The European Central Bank decreases interest rates within the eurozone.
In light of decreasing inflation, the European Central Bank (ECB) has opted to decrease its interest rates again. Building upon its policy reversal in June, the ECB has now made its first move: the interest rate at which banks can momentarily store excess funds with the ECB, known as the key deposit rate, has been decreased from 3.75 to 3.5 percent.
Due to this step, the DAX has shown a rise of 1.2 percent, reaching 18,550 points. The euro's value sits at $1.1020, slightly higher than previously, while the ten-year German bund yield rests at 2.110 percent.
Michael Heise, the chief economist for HQ Trust, voiced his opinion, stating, "Given the current circumstances, today's rate reduction is justified. Another cut by the end of the year seems likely. However, the future interest rate development in 2025 won't match the expectations of the markets as of now."
Jörg Asmussen, the CEO of the German Insurance Association, added his perspective.

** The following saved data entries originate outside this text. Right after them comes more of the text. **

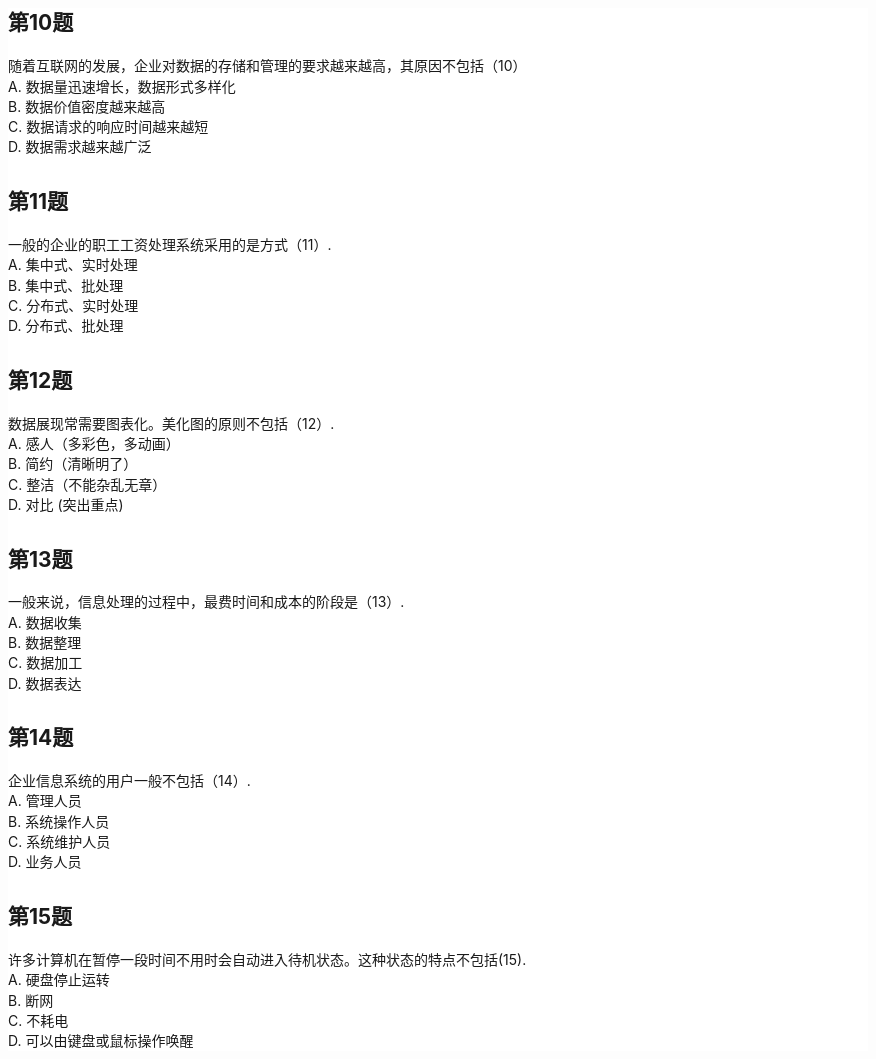 
## 第10题 ##

随着互联网的发展，企业对数据的存储和管理的要求越来越高，其原因不包括（10）  
A. 数据量迅速增长，数据形式多样化  
B. 数据价值密度越来越高  
C. 数据请求的响应时间越来越短  
D. 数据需求越来越广泛  


## 第11题 ##

一般的企业的职工工资处理系统采用的是方式（11）.  
A. 集中式、实时处理  
B. 集中式、批处理  
C. 分布式、实时处理  
D. 分布式、批处理  


## 第12题 ##

数据展现常需要图表化。美化图的原则不包括（12）.  
A. 感人（多彩色，多动画）  
B. 简约（清晰明了）  
C. 整洁（不能杂乱无章）  
D. 对比 (突出重点)  


## 第13题 ##

一般来说，信息处理的过程中，最费时间和成本的阶段是（13）.  
A. 数据收集  
B. 数据整理  
C. 数据加工  
D. 数据表达  


## 第14题 ##

企业信息系统的用户一般不包括（14）.  
A. 管理人员  
B. 系统操作人员  
C. 系统维护人员  
D. 业务人员  


## 第15题 ##

许多计算机在暂停一段时间不用时会自动进入待机状态。这种状态的特点不包括(15).  
A. 硬盘停止运转  
B. 断网  
C. 不耗电  
D. 可以由键盘或鼠标操作唤醒  
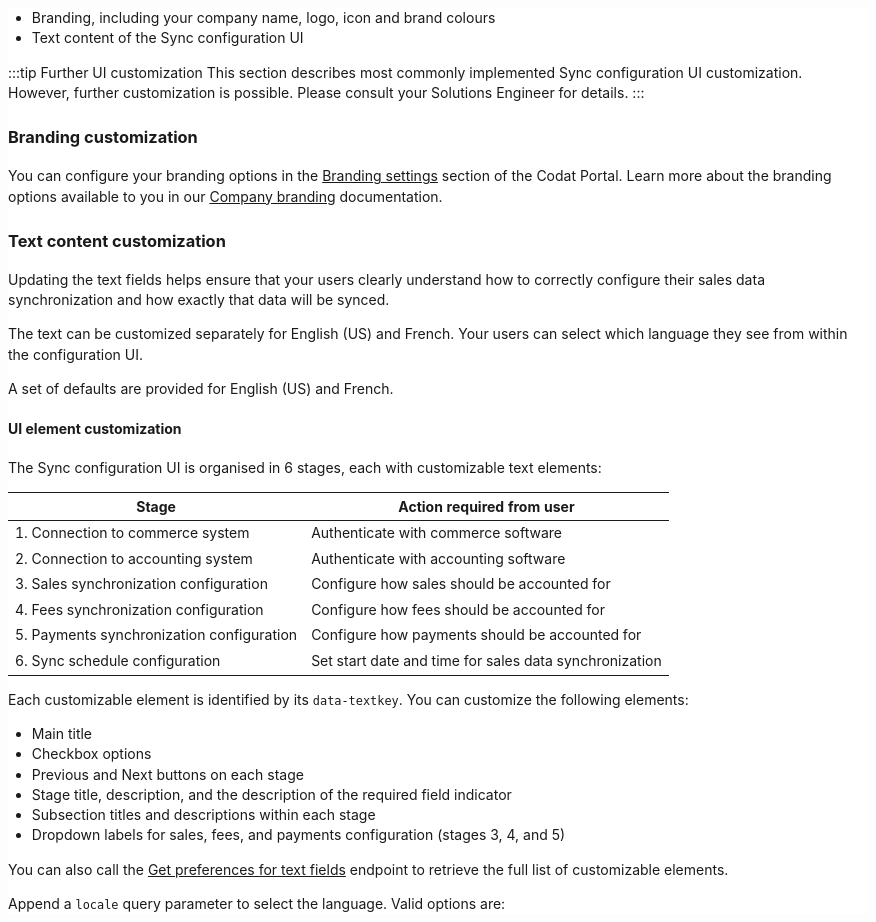- Branding, including your company name, logo, icon and brand colours
- Text content of the Sync configuration UI

:::tip Further UI customization
This section describes most commonly implemented Sync configuration UI customization. However, further customization is possible. Please consult your Solutions Engineer for details.
:::

### Branding customization

You can configure your branding options in the [Branding settings](https://app.codat.io/settings/branding) section of the Codat Portal. Learn more about the branding options available to you in our [Company branding](/auth-flow/customize/branding) documentation.

### Text content customization

Updating the text fields helps ensure that your users clearly understand how to correctly configure their sales data synchronization and how exactly that data will be synced.

The text can be customized separately for English (US) and French. Your users can select which language they see from within the configuration UI.

A set of defaults are provided for English (US) and French.

#### UI element customization

The Sync configuration UI is organised in 6 stages, each with customizable text elements:

| Stage                                     | Action required from user                              |
| ----------------------------------------- | ------------------------------------------------------ |
| 1. Connection to commerce system          | Authenticate with commerce software                    |
| 2. Connection to accounting system        | Authenticate with accounting software                  |
| 3. Sales synchronization configuration    | Configure how sales should be accounted for            |
| 4. Fees synchronization configuration     | Configure how fees should be accounted for             |
| 5. Payments synchronization configuration | Configure how payments should be accounted for         |
| 6. Sync schedule configuration            | Set start date and time for sales data synchronization |

Each customizable element is identified by its `data-textkey`. You can customize the following elements:

- Main title
- Checkbox options
- Previous and Next buttons on each stage
- Stage title, description, and the description of the required field indicator
- Subsection titles and descriptions within each stage
- Dropdown labels for sales, fees, and payments configuration (stages 3, 4, and 5)

You can also call the [Get preferences for text fields](/sync-for-commerce-api#/operations/get-config-text-sync-flow) endpoint to retrieve the full list of customizable elements.

Append a `locale` query parameter to select the language.
Valid options are:
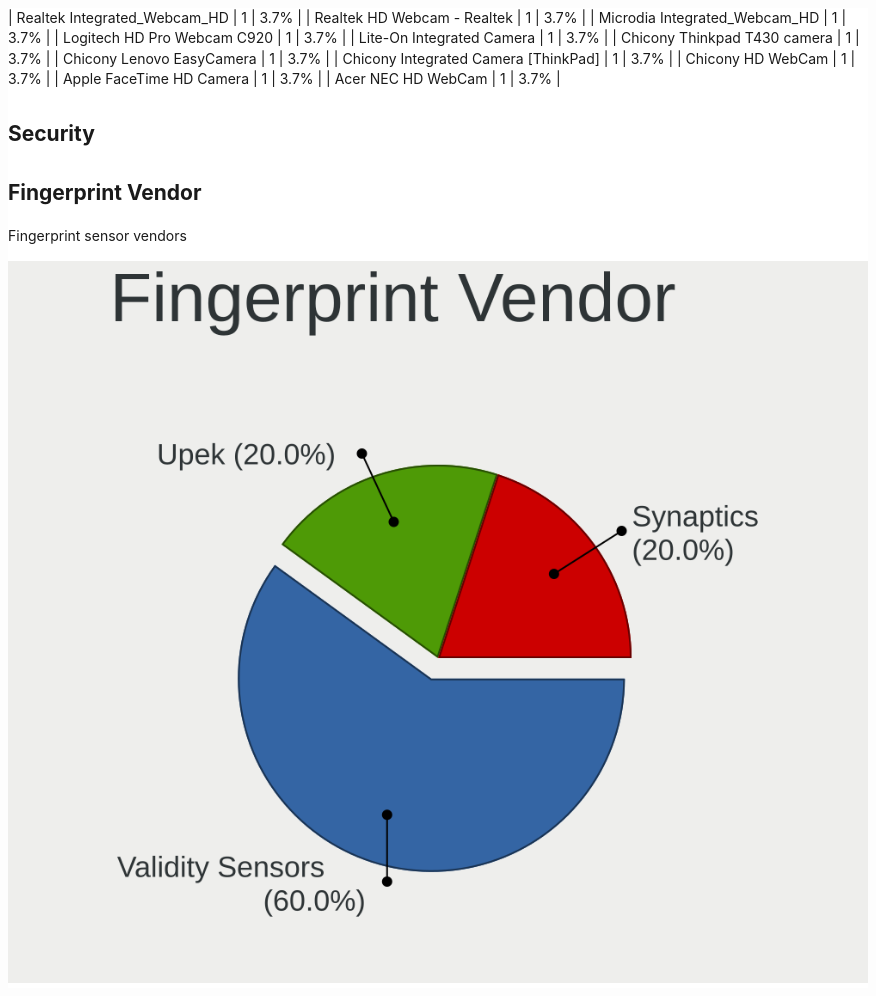 | Realtek Integrated_Webcam_HD                        | 1         | 3.7%    |
| Realtek HD Webcam - Realtek                         | 1         | 3.7%    |
| Microdia Integrated_Webcam_HD                       | 1         | 3.7%    |
| Logitech HD Pro Webcam C920                         | 1         | 3.7%    |
| Lite-On Integrated Camera                           | 1         | 3.7%    |
| Chicony Thinkpad T430 camera                        | 1         | 3.7%    |
| Chicony Lenovo EasyCamera                           | 1         | 3.7%    |
| Chicony Integrated Camera [ThinkPad]                | 1         | 3.7%    |
| Chicony HD WebCam                                   | 1         | 3.7%    |
| Apple FaceTime HD Camera                            | 1         | 3.7%    |
| Acer NEC HD WebCam                                  | 1         | 3.7%    |

Security
--------

Fingerprint Vendor
------------------

Fingerprint sensor vendors

![Fingerprint Vendor](./images/pie_chart_bsd/fingerprint_vendor.svg)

He valued the ECB's decision to continue with rate reductions, which fell in line with the present data, as well as sending a comforting message to the markets. "Nonetheless, the ECB ought to proceed with caution," Asmussen advised. He noted that while there are still high inflation rates within the services sector, this could lead to persistent inflation in the future. Meanwhile, it is essential for the ECB to recognize the appropriate time for further rate adjustments to ensure it does not miss its opportunity. In Asmussen's opinion, the ECB executed this balance exceptionally well through its 25 basis point reduction.

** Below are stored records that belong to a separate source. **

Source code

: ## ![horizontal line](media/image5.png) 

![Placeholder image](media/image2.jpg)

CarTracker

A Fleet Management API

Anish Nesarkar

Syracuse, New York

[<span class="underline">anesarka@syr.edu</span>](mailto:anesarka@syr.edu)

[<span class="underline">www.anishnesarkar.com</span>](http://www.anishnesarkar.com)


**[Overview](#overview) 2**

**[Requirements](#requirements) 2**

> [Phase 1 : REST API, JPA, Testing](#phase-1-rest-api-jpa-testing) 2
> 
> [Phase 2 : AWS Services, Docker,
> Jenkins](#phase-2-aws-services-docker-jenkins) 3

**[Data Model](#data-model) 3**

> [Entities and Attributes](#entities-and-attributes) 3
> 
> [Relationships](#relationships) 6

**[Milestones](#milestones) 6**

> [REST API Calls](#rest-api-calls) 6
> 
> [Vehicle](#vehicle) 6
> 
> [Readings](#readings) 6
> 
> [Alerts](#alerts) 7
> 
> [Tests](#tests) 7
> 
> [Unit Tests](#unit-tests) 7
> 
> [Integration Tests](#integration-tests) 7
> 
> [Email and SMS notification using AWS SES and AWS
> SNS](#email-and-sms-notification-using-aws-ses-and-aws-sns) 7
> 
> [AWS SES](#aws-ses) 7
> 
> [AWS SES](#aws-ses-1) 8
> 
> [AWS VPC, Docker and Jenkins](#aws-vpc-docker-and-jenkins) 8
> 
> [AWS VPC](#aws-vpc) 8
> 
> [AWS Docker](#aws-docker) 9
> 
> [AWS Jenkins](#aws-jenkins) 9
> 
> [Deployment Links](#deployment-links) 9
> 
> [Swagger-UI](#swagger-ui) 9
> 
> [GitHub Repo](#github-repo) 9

The decision by the ECB to decrease interest rates has been widely supported, with Michael Heise, the chief economist for HQ Trust, predicting another interest rate cut by the end of the year. The European Central Bank (ECB) will need to tread carefully, according to Jörg Asmussen, the CEO of the German Insurance Association, as high inflation rates within the services sector could lead to persistent inflation in the future.